At 4:12 PM -0500 1997-02-15, CHRISTOPHER ELIOT wrote:
>I've considered implementing a "poor man's" version of multi-processing by
>putting my graphics onto separate machines with only the computed URLs
>handling by a central server. Would this be useful? 

There are basically three ways to achieve load balancing

	1. Manual allocation of different tasks to different servers
	e.g., image servers vs. computed stext.

	2. DNS Load balancing over cooperating servers.
	Special versions of BIND are available for this at last
	report from NCSA.

	3. Connection balancing via a router (there may be a product by now)_
	or via a dedicated connection server over a server farm.
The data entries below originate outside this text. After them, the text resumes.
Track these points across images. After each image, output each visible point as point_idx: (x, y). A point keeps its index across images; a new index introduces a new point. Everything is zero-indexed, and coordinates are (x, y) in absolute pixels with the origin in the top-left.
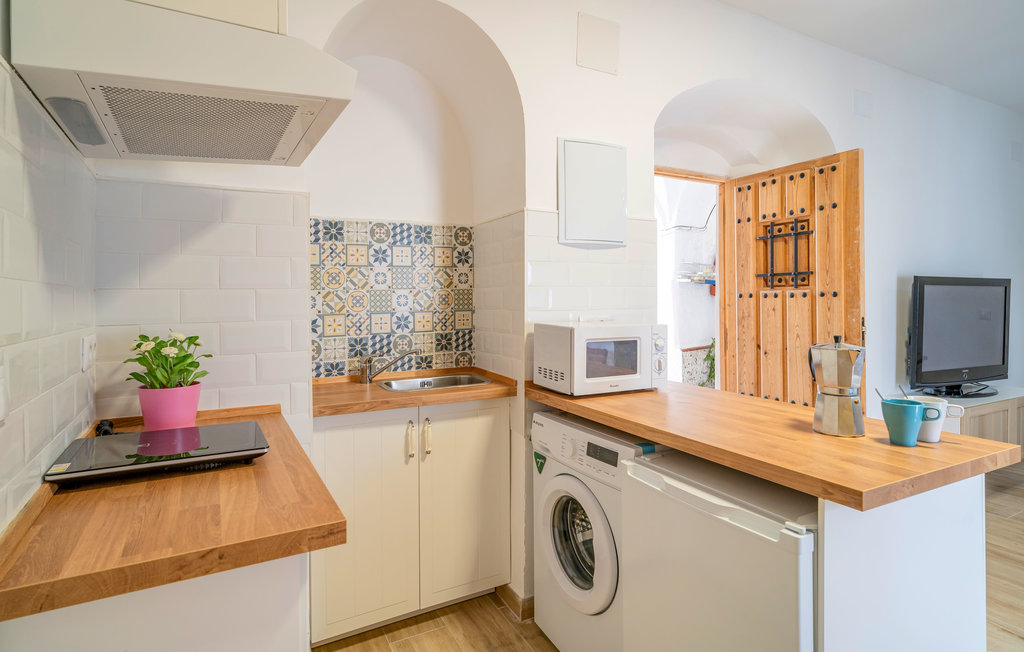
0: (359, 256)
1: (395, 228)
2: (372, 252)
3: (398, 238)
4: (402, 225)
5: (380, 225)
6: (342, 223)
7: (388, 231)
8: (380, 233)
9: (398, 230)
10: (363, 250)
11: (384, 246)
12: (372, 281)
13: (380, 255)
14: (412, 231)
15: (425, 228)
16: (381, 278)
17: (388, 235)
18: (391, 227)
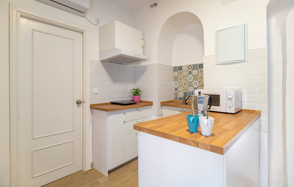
0: (185, 73)
1: (193, 66)
2: (188, 72)
3: (194, 68)
4: (195, 65)
5: (190, 65)
6: (182, 66)
7: (192, 67)
8: (190, 67)
9: (194, 66)
10: (186, 72)
11: (191, 70)
12: (188, 79)
13: (190, 73)
14: (198, 66)
15: (201, 64)
16: (190, 78)
17: (192, 68)
18: (192, 66)
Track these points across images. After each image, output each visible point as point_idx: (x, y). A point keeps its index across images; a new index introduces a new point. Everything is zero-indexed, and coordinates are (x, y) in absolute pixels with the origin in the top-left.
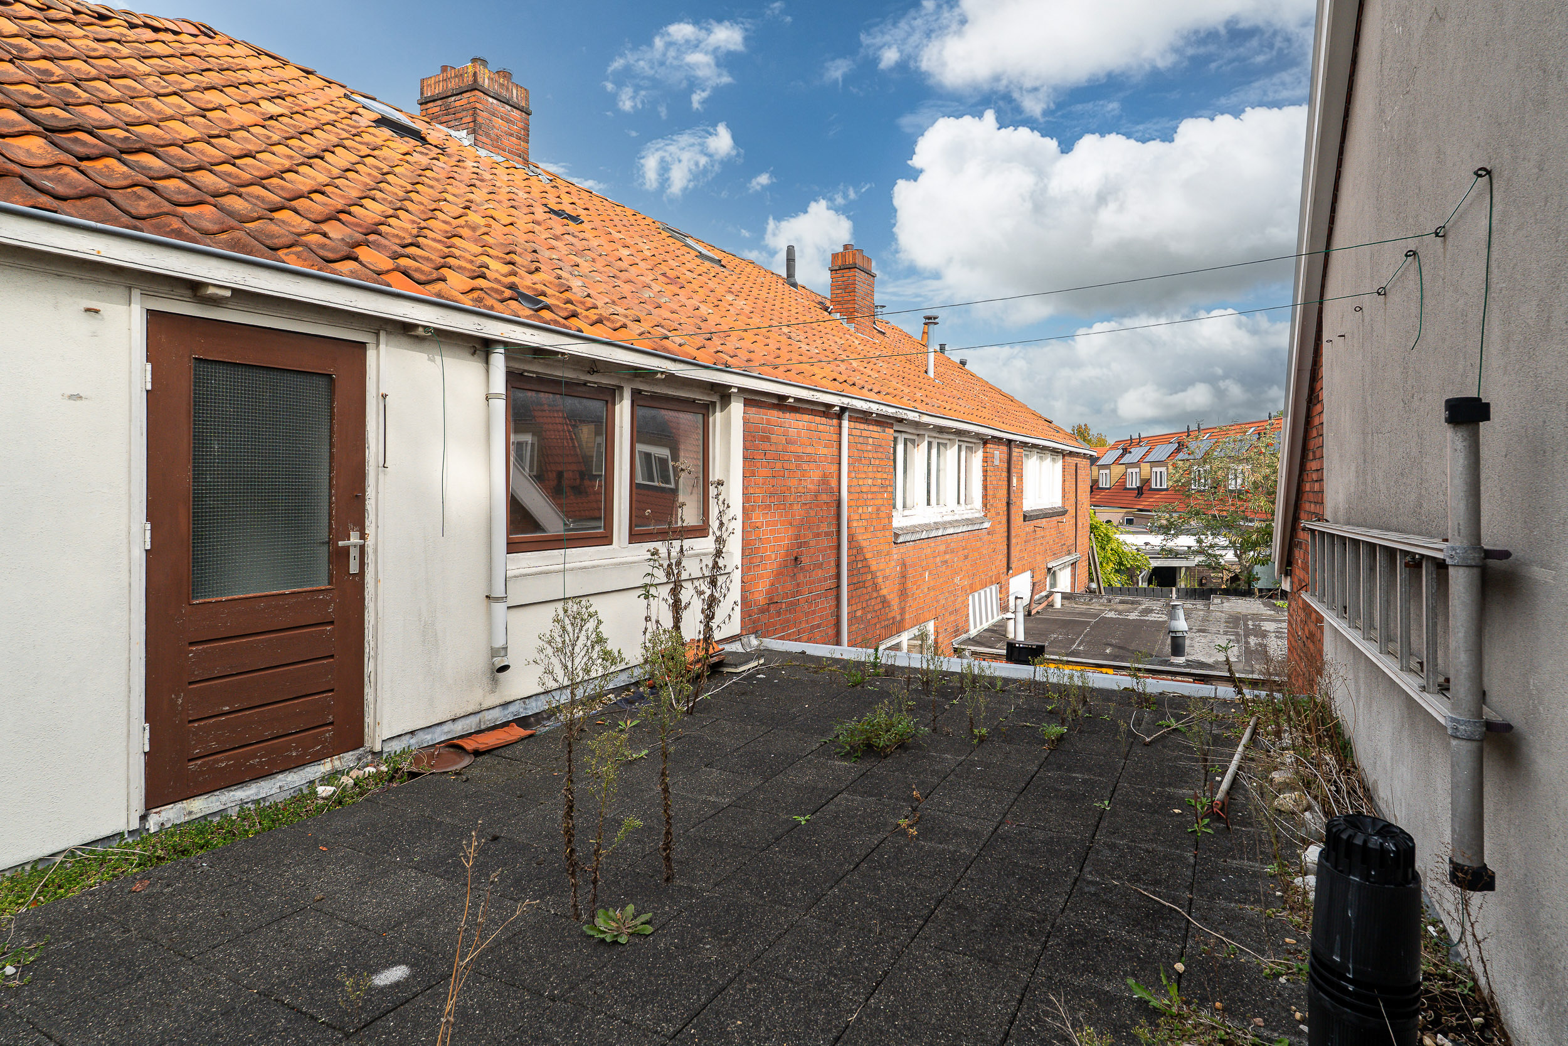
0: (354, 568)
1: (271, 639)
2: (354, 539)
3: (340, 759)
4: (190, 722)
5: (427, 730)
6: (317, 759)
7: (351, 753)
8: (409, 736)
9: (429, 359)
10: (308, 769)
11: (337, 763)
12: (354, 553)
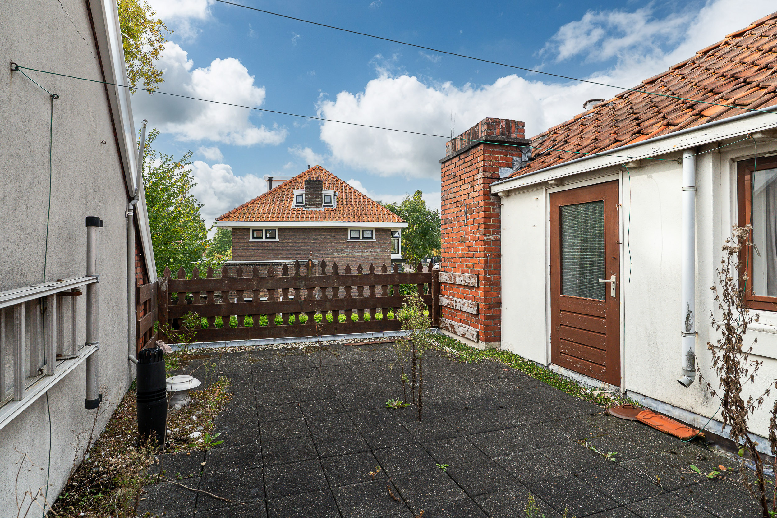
0: (613, 294)
1: (583, 318)
2: (613, 278)
3: (608, 385)
4: (561, 339)
5: (654, 400)
6: (599, 379)
7: (613, 386)
8: (643, 397)
9: (648, 177)
10: (596, 381)
11: (606, 387)
12: (613, 286)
	4. Multiprocessors on the same machine.

1 and 3 are the preferred methods, 2 does not response rapidly to server
availability. 4 is basically required for any serious applications,
i.e. applications conusming 40mb/sec of bandwith or more like Altavista.
Interestingly, bandwidth costs dominate serious applications, and so
hardware and software costs are lost in the noise -- a point lost on 
vendors living in the past. Network throughput on the platform is
probably more important than CPU for many web applications. Many OSes
have not done a good job on network IO. Dec Alphas are good because
they can saturate 100mb/sec whereas Mac 9500s can't. I don't
know how good Window NT servers are in this regard. As network speeds 
increase, all live  OSes will provide better network i/o.

>
>I'm not sure exactly how best to implement this. I would like some way to
>specify a URL so that I could alter the target server easily. If I write
>#u"page43.html" this maps to the current machine. I would like to write
>#u"/graphics/page43.gif" and #u"/ai-stuff/page43.gif" and have the real
>URLs map onto separate machines, for example
>"http://my-sgi/graphics/page43.gif" and
>"http://my-ppc/ai-stuff/page43.html"

I would imagine that the extended syntax for #u solves the
problem. See documentation for #u in: http://wilson.ai.mit.edu/cl-http/show-documentation?HTTP:EXPORT-URL

Presumably, you load the same exports into both machines.